In terms of news value in the daily newspapers or on radio and television, the Government’s proposed changes to FOFA would not normally rate particularly highly as something worthy of coverage, yet the ABC has dedicated serious air-time to the issue on both television and radio while newspapers owned by publisher, Fairfax, have indicated similar levels of interest. 

The common denominator in the resultant news coverage has been interviews with ISA chief executive David Whiteley who, unsurprisingly, has done his best to stick to his organisation’s key messages regarding the FOFA changes leading to an erosion of consumer protections. 

The ISA has always seemed extremely comfortable in disseminating its messages to generalist media outlets such as the ABC or the daily newspapers and its success in gaining sympathetic coverage has been there for everyone to see.
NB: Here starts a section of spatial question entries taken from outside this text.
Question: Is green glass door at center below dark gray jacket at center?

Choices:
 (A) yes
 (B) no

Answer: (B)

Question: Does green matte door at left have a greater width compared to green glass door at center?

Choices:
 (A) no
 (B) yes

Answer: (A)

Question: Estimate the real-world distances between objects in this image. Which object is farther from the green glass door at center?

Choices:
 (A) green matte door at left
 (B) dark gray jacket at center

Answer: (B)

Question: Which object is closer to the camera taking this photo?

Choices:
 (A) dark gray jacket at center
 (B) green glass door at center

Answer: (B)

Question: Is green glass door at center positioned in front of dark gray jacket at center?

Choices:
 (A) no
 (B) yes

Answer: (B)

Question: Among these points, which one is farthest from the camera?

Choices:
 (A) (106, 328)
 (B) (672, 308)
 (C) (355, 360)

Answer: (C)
Its current campaign is gaining a similarly sympathetic outcome. 

It seems unlikely the Assistant Treasurer, Senator Arthur Sinodinos, would be particularly surprised by the flurry of media coverage surrounding the FOFA changes in circumstances where it is understood the ISA signaled to the minister that its resistance to the Government’s moves would be just as vigorous as its promotion of the original FOFA legislation. 

The problem for the financial planning industry in countering the tenor of the current media coverage is that the political and commercial interests which underpin many of the claims being made by the industry funds are not well understood by those working in generalist media outlets, who understandably are more inclined to accept a motherhood argument about consumer protection than scrutinise why Mr Whiteley should be accepted as a spokesman for the superannuation industry. 
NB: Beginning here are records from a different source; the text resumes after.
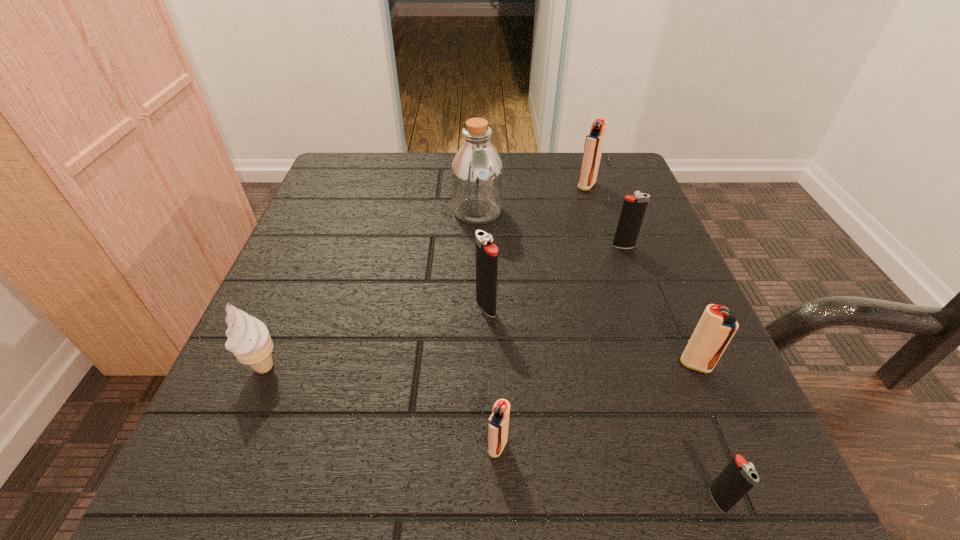
Identify the location of free space located 0.110m on the front of the rightmost igniter. (731, 449).

The image size is (960, 540). What are the coordinates of `vacant region located 0.230m on the right of the nearest red igniter` in the screenshot? It's located at (689, 446).

I want to click on free point located on the back of the nearest black igniter, so click(x=698, y=445).

At what (x,y) coordinates should I click in order to perform the action: click on bottle present at the far edge. Please return your answer as a coordinate pair (x, y). The width and height of the screenshot is (960, 540). Looking at the image, I should click on (477, 175).

Find the location of a particular element. igniter that is at the far edge is located at coordinates coord(594,141).

Where is `object that is at the left edge`? The width and height of the screenshot is (960, 540). object that is at the left edge is located at coordinates (249, 340).

Find the location of `object positioned at the far right corner`. object positioned at the far right corner is located at coordinates (594, 141).

The width and height of the screenshot is (960, 540). Find the location of `object that is at the near right corner`. object that is at the near right corner is located at coordinates (738, 477).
Whiteley, as the chief executive of the ISA, cannot claim to speak for the superannuation industry as a whole. If anything, he speaks as the chief executive of a lobbying organisation that is funded by a significant segment of the industry superannuation funds movement but which is not representative of all the industry funds. 

It is arguable that if the media wanted to obtain a more balanced picture of the attitudes prevailing in the superannuation industry, then it would be better served talking to both the Association of Superannuation Funds of Australia chief executive, Pauline Vamos, and the Australian Institute of Superannuation Trustees chief executive, Tom Garcia. Between them, Vamos and Garcia can lay claim to representing the vast majority of Australian Prudential Regulation Authority-regulated funds – both industry and retail. 

Under its former banner as the Industry Super Network or now as Industry Super Australia, there can be no doubting how successful the organisation has been in selling its message and influencing policy formulation in Australia, particularly during the term of the former Labor Government.

This, in turn, has given rise to the media treating its chief executive as being representative of an entire industry rather than a section of that industry. 

The influence and arguments of the ISA need to be kept in context.